Leave the pictures out and return every line below exactly.

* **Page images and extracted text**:

----------------

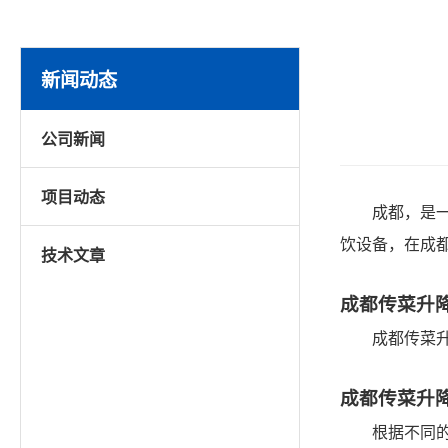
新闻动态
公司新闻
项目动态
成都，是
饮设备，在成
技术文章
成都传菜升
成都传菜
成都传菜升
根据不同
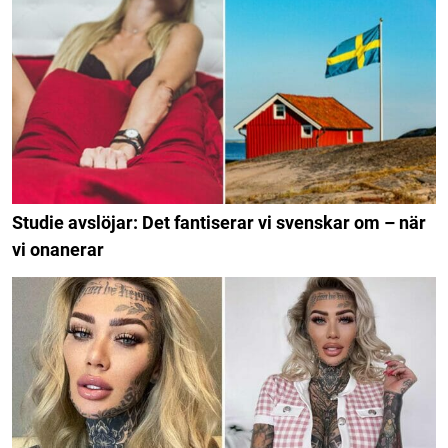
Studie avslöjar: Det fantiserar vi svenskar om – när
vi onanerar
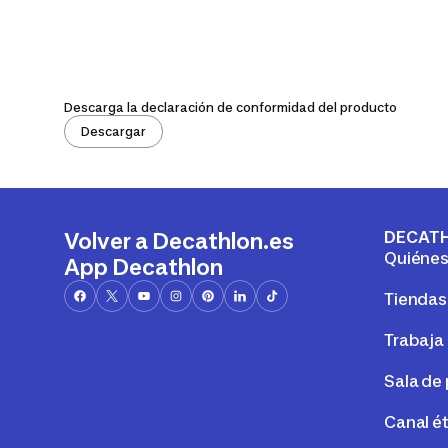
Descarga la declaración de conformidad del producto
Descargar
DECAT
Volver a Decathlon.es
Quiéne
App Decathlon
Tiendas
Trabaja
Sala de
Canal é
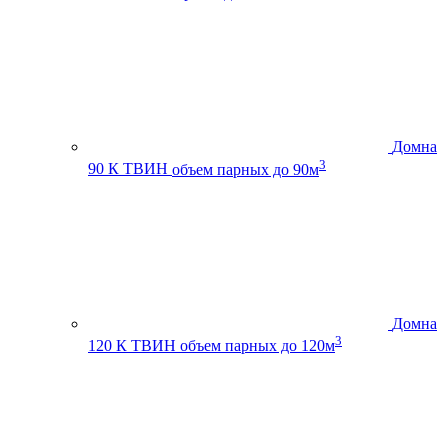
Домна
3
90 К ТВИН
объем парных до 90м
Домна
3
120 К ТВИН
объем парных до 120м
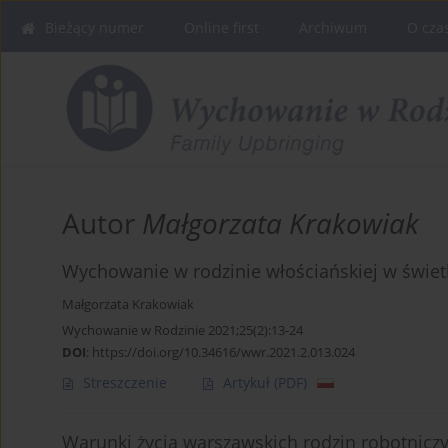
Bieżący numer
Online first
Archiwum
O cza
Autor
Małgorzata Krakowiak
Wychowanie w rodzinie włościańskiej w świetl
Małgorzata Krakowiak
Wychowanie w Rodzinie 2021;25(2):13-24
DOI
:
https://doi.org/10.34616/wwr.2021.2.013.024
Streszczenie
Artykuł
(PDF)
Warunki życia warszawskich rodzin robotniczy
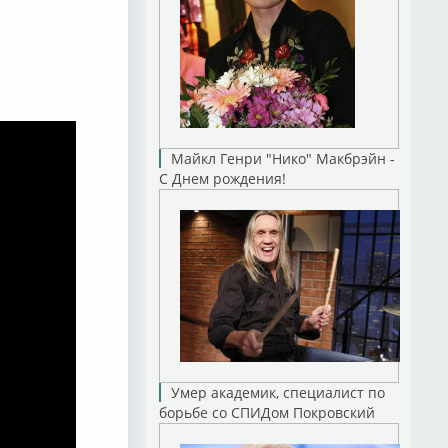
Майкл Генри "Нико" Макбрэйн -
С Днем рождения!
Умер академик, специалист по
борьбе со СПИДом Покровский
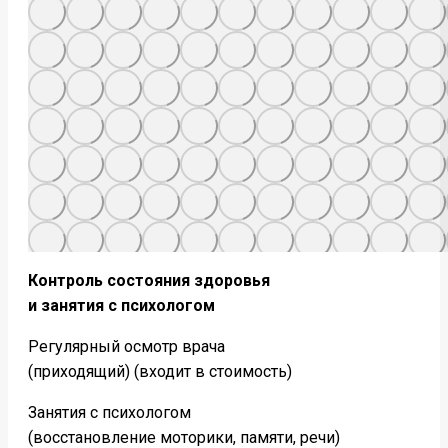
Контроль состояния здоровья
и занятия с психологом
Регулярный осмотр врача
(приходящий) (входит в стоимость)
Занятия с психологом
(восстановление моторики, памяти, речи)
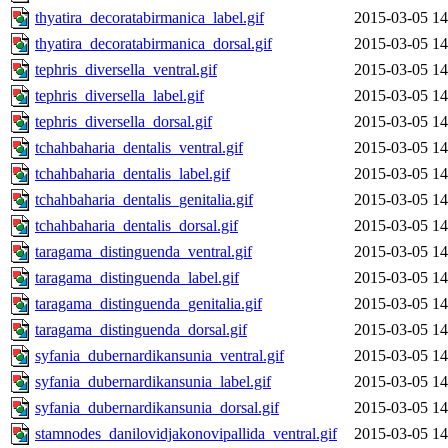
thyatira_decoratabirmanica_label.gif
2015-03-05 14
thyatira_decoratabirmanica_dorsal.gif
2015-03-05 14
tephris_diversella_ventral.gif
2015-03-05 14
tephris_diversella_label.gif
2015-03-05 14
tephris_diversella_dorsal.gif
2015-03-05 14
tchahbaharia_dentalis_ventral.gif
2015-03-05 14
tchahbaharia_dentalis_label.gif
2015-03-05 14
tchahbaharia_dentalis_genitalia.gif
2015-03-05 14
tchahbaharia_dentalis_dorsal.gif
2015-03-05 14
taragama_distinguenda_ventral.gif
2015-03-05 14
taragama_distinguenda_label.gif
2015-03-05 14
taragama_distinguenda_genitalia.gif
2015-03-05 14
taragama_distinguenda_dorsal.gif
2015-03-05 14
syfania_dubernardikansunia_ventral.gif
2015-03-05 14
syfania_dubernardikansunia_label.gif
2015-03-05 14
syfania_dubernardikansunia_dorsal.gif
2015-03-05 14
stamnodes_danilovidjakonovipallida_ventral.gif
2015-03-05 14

----------------

* **YOUR RESPONSE**:
新闻动态
公司新闻
项目动态
成都，是
饮设备，在成
技术文章
成都传菜升
成都传菜
成都传菜升
根据不同
Studie avslöjar: Det fantiserar vi svenskar om – när
vi onanerar
Descarga la declaración de conformidad del producto
Descargar
DECAT
Volver a Decathlon.es
Quiéne
App Decathlon
Tiendas
Trabaja
Sala de
Canal é
Домна
3
90 К ТВИН
объем парных до 90м
Домна
3
120 К ТВИН
объем парных до 120м
Bieżący numer
Online first
Archiwum
O cza
Autor
Małgorzata Krakowiak
Wychowanie w rodzinie włościańskiej w świetl
Małgorzata Krakowiak
Wychowanie w Rodzinie 2021;25(2):13-24
DOI
:
https://doi.org/10.34616/wwr.2021.2.013.024
Streszczenie
Artykuł
(PDF)
Warunki życia warszawskich rodzin robotniczy
Майкл Генри "Нико" Макбрэйн -
С Днем рождения!
Умер академик, специалист по
борьбе со СПИДом Покровский
Контроль состояния здоровья
и занятия с психологом
Регулярный осмотр врача
(приходящий) (входит в стоимость)
Занятия с психологом
(восстановление моторики, памяти, речи)
thyatira_decoratabirmanica_label.gif
2015-03-05 14
thyatira_decoratabirmanica_dorsal.gif
2015-03-05 14
tephris_diversella_ventral.gif
2015-03-05 14
tephris_diversella_label.gif
2015-03-05 14
tephris_diversella_dorsal.gif
2015-03-05 14
tchahbaharia_dentalis_ventral.gif
2015-03-05 14
tchahbaharia_dentalis_label.gif
2015-03-05 14
tchahbaharia_dentalis_genitalia.gif
2015-03-05 14
tchahbaharia_dentalis_dorsal.gif
2015-03-05 14
taragama_distinguenda_ventral.gif
2015-03-05 14
taragama_distinguenda_label.gif
2015-03-05 14
taragama_distinguenda_genitalia.gif
2015-03-05 14
taragama_distinguenda_dorsal.gif
2015-03-05 14
syfania_dubernardikansunia_ventral.gif
2015-03-05 14
syfania_dubernardikansunia_label.gif
2015-03-05 14
syfania_dubernardikansunia_dorsal.gif
2015-03-05 14
stamnodes_danilovidjakonovipallida_ventral.gif
2015-03-05 14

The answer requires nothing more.